La Gioventù Federalista Europea durante una manifestazione federalista a Verona

Come si concilia l’identità locale con quella europea? Questo è il quesito che è stato posto ad Andrea Zanolli, presidente della Gioventù Federalista Europea (Gfe) della sezione Verona, prima di salutare venerdì sera la diretta Instagram di Pass Magazine. Perché un cittadino italiano dovrebbe sentirsi dunque prima di tutto europeo? «Quando usiamo il termine identità dobbiamo capire prima di tutto di cosa stiamo parlando perché è un tema molto complicato – spiega Zanolli -. Ci si può sentire più cose nello stesso momento o la nostra identità può essere multipla al suo interno: posso sentirmi abitante del mio paese, ma anche veronese, veneto, italiano, europeo, abitante del mondo o semplicemente umano. Tutti questi aspetti fanno parte della mia identità e non per forza devono essere in conflitto fra di loro».

L’Unione Europea rappresenta infatti l’unità di tante culture differenti che desiderano però stare assieme. Secondo la Gfe, un sistema federale europeo potrebbe dunque garantire un’unità nella diversità, senza trascurare però le istanze territoriali che ciascun paese dell’Unione contiene al suo interno. Di conseguenza, un sistema europeo dovrebbe essere in grado di rispettare le identità locali molto di più di quanto facciano gli Stati stessi, che sono troppo centralizzati. Da molto tempo infatti alcuni territori come la Catalogna o la Scozia rivendicano la propria indipendenza, proprio perché spesso si sentono oppressi dalle decisioni politiche di un governo centrale.

«Lo stato nazionale, anche quello italiano, non ha un grandissimo rispetto delle identità locali dal mio punto di vista, a differenza di quello che potrebbe accadere all’interno di un sistema federale – afferma Zanolli – pensato proprio per difendere le istanze territoriali che lo costituiscono.
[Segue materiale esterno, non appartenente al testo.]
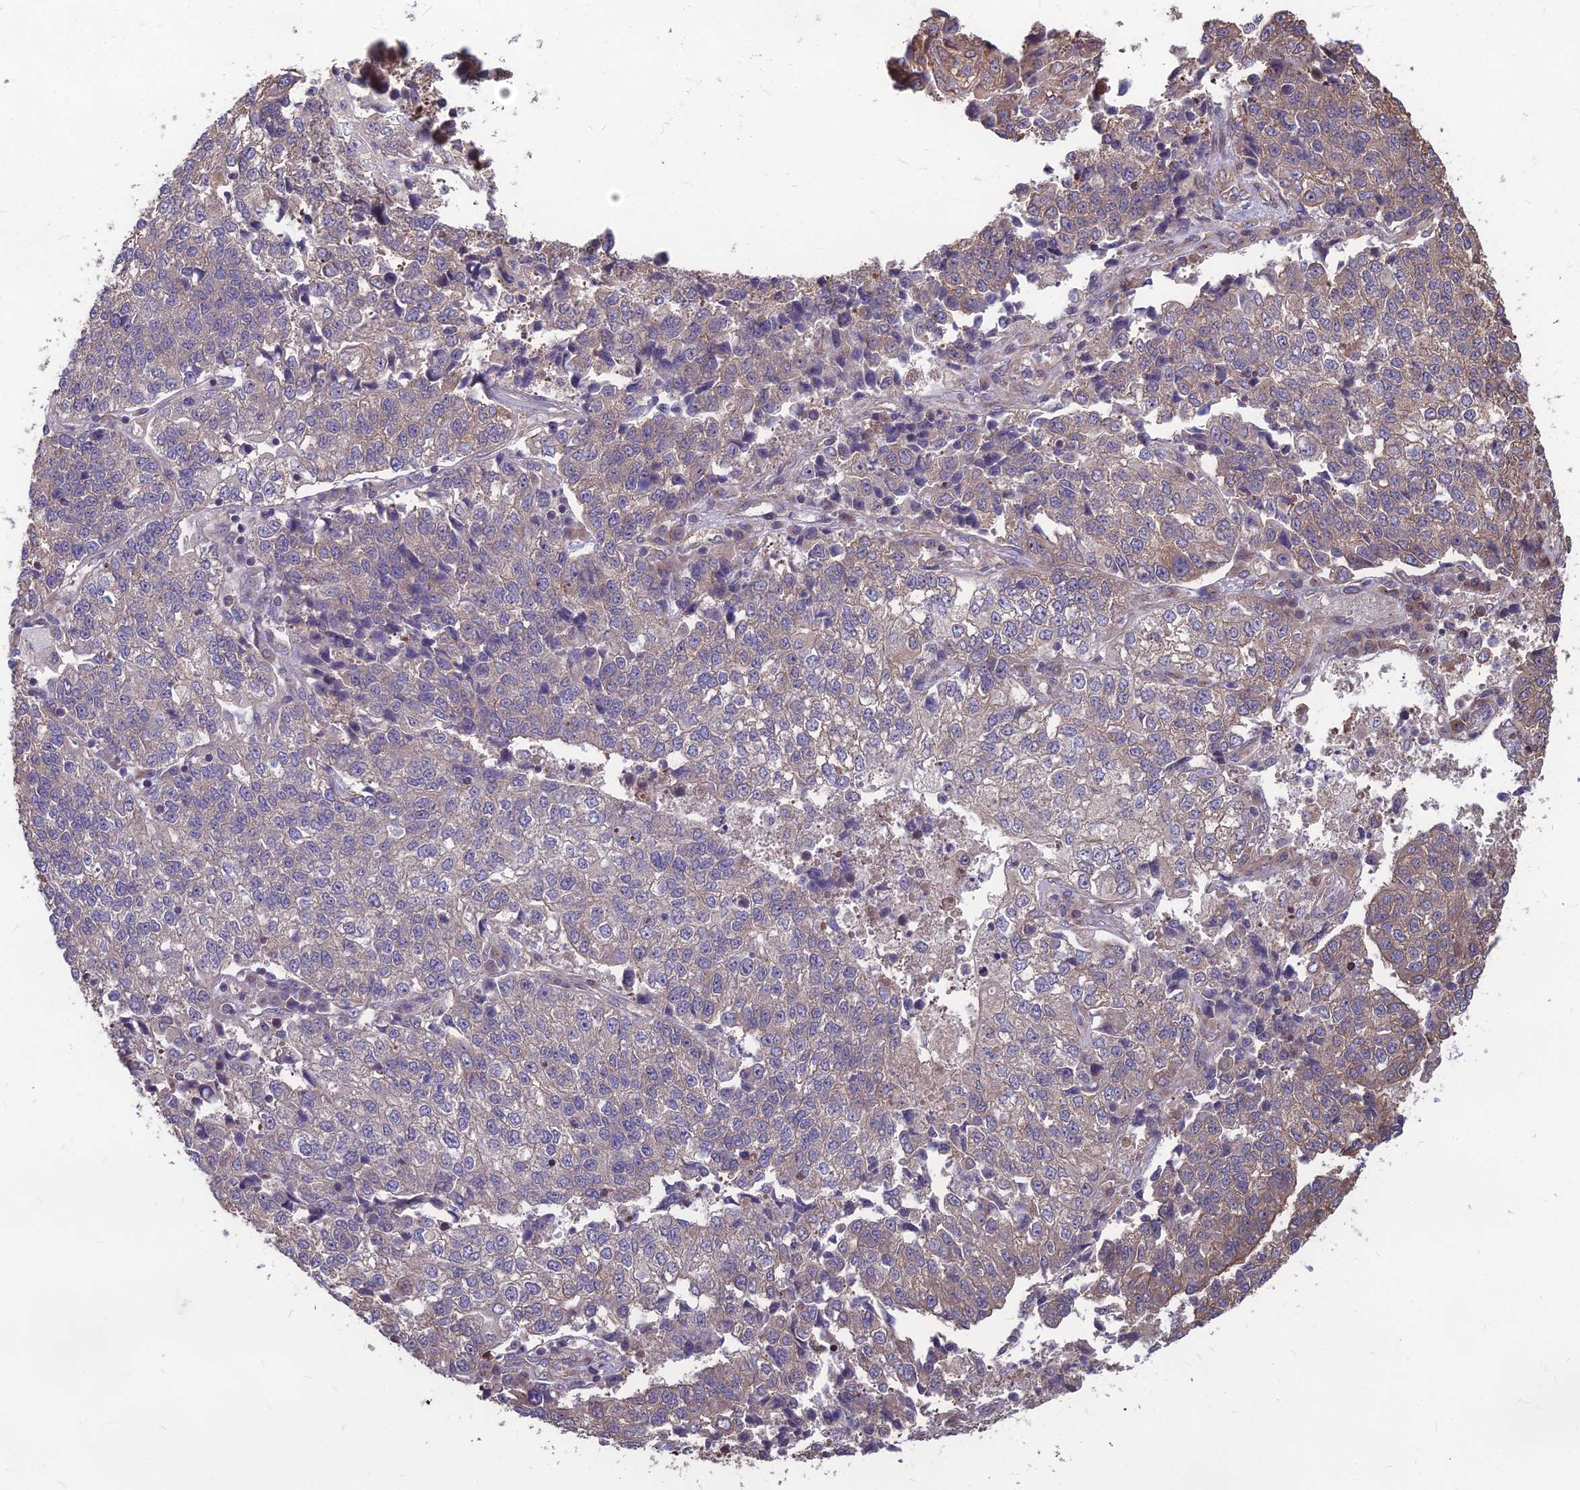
{"staining": {"intensity": "weak", "quantity": "<25%", "location": "cytoplasmic/membranous"}, "tissue": "lung cancer", "cell_type": "Tumor cells", "image_type": "cancer", "snomed": [{"axis": "morphology", "description": "Adenocarcinoma, NOS"}, {"axis": "topography", "description": "Lung"}], "caption": "High magnification brightfield microscopy of lung cancer (adenocarcinoma) stained with DAB (brown) and counterstained with hematoxylin (blue): tumor cells show no significant expression.", "gene": "LSM6", "patient": {"sex": "male", "age": 49}}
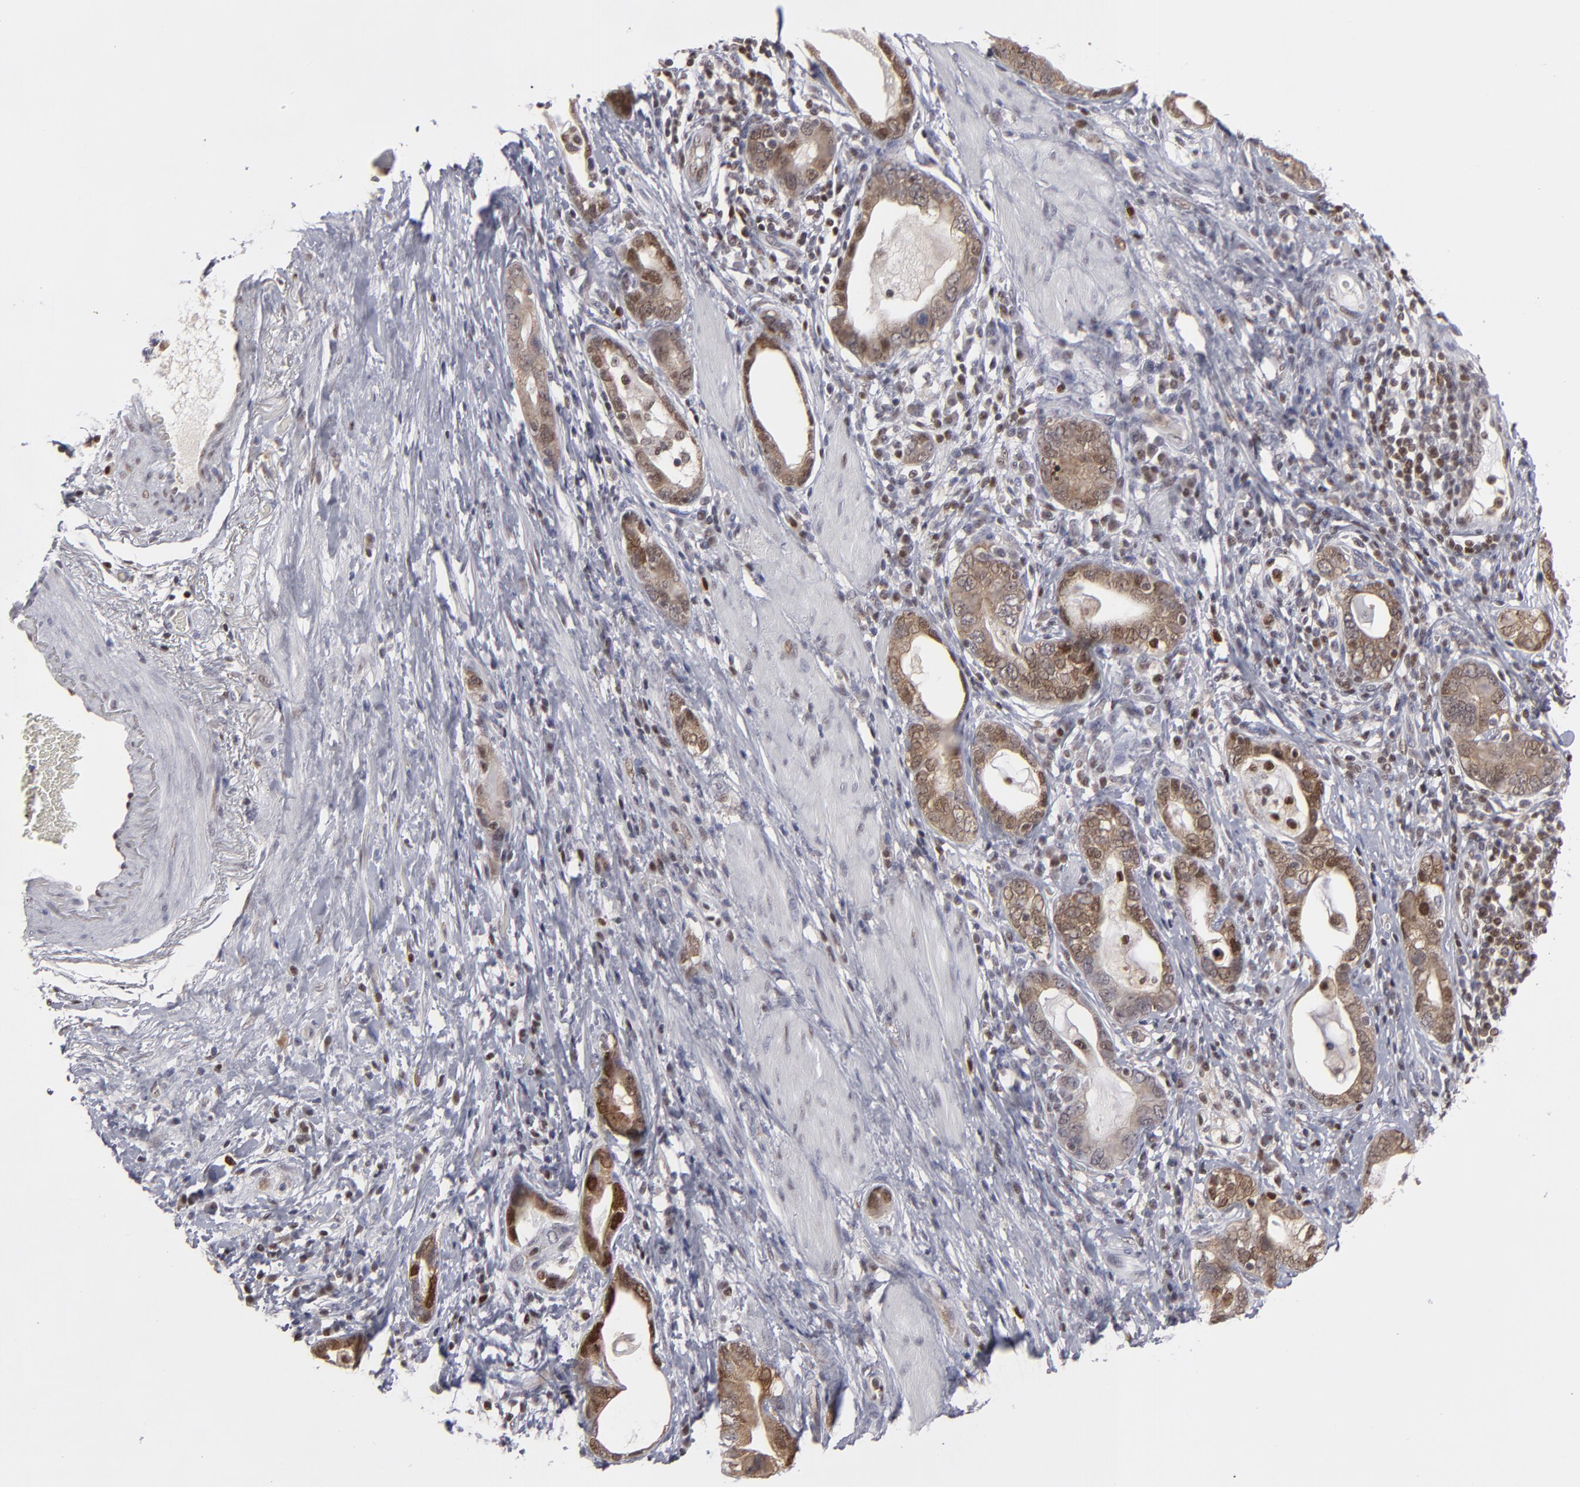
{"staining": {"intensity": "weak", "quantity": ">75%", "location": "cytoplasmic/membranous,nuclear"}, "tissue": "stomach cancer", "cell_type": "Tumor cells", "image_type": "cancer", "snomed": [{"axis": "morphology", "description": "Adenocarcinoma, NOS"}, {"axis": "topography", "description": "Stomach, lower"}], "caption": "A high-resolution micrograph shows immunohistochemistry (IHC) staining of stomach adenocarcinoma, which shows weak cytoplasmic/membranous and nuclear staining in about >75% of tumor cells.", "gene": "GSR", "patient": {"sex": "female", "age": 93}}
Il livello ulteriore europeo non dovrebbe assolutamente andare in conflitto con le realtà locali, ma essere un ampliamento di queste identità».

Manifestazione federalista davanti all’Arena

Gli Stati Federali Uniti di Europa non solo potrebbero essere per la Gfe il modello più adatto a rispettare l’autogoverno locale, ma sono necessari anche per cercare di operare in alcuni ambiti in cui le regioni e gli stati nazionali non possono muoversi autonomamente, come nel caso della questione del cambiamento climatico. Un argomento che interessa in particolar modo tutte le generazioni più giovani, nonché uno dei temi che porta la Gfe a mettersi in gioco nella politica europea.

«Gli avvenimenti storici o politici di grandissimo spessore non nascono solo nei palazzi del potere di Roma o di Bruxelles, ma derivano da pressioni sociali – dice Zanolli -. La Gfe rispecchia una parte di quella politica dal basso di confronto e di discussione che tenta di interferire con cittadini e potere, diffondendo le proprie idee e cercando di sensibilizzare la popolazione su alcuni temi. Se ci sono delle cose che non vanno nella propria società bisogna fare qualcosa e lo possiamo fare anche noi giovani, assumendoci le nostre responsabilità e attuando noi stessi dei cambiamenti».